Many manufacturers have felt the impact of the current standard, forcing them to withdraw models for the European motorcycle market. We said goodbye to one of the best supersport bikes thanks to stricter emission standards, being the Suzuki GSX-R 1000.
On the other hand, it also introduced new models, such as the Harley-Davidson Sportster 1250. Although Euro 5 is still in force, Euro 5+ (with emphasis on the +) aims to further improve, but not significantly change, motorcycle emission standards by requiring more advanced on-board diagnostics from the ECUs (engine control units) and a few other things.

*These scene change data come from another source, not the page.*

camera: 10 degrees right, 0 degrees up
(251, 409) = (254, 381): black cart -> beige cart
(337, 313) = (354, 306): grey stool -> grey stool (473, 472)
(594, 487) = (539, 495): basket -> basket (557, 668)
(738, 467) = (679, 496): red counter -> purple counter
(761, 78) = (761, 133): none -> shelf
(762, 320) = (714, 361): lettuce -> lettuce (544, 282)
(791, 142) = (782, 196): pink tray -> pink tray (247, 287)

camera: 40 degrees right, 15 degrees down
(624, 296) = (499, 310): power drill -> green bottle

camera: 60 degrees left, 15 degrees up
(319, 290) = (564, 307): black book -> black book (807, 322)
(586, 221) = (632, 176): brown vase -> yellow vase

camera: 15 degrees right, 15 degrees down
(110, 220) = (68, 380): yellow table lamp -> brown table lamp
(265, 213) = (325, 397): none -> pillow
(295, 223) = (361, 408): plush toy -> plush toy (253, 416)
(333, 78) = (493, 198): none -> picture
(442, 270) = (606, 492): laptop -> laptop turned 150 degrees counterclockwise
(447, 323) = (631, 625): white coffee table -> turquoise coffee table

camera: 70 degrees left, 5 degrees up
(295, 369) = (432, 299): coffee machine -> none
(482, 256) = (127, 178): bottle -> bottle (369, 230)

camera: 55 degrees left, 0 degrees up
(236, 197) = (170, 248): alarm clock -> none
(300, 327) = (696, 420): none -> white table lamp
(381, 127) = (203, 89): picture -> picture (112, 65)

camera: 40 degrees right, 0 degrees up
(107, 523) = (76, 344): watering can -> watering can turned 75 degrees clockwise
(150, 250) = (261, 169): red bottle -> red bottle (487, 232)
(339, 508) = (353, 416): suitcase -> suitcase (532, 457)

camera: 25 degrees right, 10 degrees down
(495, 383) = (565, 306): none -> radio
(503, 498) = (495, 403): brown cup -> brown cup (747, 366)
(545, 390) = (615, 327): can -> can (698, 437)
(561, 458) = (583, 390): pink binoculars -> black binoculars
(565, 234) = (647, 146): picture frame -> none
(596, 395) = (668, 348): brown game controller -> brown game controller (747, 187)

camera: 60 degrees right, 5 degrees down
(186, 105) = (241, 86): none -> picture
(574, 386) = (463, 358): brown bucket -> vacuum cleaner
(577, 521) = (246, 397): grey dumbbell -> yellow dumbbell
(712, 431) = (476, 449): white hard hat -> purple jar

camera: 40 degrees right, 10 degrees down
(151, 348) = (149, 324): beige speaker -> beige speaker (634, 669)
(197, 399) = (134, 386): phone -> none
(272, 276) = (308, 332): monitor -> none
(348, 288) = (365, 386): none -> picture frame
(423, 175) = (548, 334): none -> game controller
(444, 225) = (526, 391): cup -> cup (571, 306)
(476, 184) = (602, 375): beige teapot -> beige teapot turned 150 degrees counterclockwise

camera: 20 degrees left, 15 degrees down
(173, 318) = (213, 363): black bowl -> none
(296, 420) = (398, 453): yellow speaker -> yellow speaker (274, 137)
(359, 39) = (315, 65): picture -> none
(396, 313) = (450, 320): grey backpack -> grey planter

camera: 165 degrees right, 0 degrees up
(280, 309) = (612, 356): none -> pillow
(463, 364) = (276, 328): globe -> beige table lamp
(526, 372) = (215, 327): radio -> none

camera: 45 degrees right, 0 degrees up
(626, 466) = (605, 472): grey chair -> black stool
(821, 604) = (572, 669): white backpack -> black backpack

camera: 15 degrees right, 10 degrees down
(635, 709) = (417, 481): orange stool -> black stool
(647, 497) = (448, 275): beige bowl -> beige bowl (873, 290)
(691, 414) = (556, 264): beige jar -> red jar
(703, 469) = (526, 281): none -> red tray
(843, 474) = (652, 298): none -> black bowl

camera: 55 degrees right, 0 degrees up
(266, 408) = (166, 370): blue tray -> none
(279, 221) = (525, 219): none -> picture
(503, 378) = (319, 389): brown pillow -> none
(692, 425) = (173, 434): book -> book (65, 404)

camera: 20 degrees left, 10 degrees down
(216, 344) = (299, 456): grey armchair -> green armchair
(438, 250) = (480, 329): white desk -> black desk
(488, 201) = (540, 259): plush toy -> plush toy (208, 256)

While the transition from Euro 4 to Euro 5 was important, the transition from Euro 5 to Euro 5+ will not be such a big leap.
Passing the emissions tests alone will not be enough, and instead on-board diagnostics, durability testing and noise testing will be included in the criteria. The criteria to meet are still unknown at this point.
Essentially, the '+' in Euro 5+ is not a total innovation, but a refinement of the current standard.
The emission standards are similar to those of Euro 5, so all emission limits are maintained and most of the work put into the combustion system does not have to be redone.
The Euro 5 regulations required a lot from the manufacturers, such as durability tests for the catalytic converters, OBD II systems (emission control system), misfire checks and a system to detect a deficient lambda sensor which measures the oxygen content in the exhaust gasses.
Euro 5+ retains the current emission limits, but the '+' is to ensure full compliance with the standards in the long term.
One of the changes we will see is in the durability testing of the catalytic converters. For the Euro 5 standard a mathematical 'reduction calculation' was acceptable, but under Euro 5+ a mileage test must be carried out to see if the parts will hold up over time.
The OBD II level is also getting an update, with Euro 5+ requiring the ECU to check at least 10 percent of the time the vehicle is in use. The diagnostic sequence includes checking the catalytic converter and the condition of the sensors.
That's Euro 5+ in a nutshell. It can get really complicated, but we've summarized it as best we can.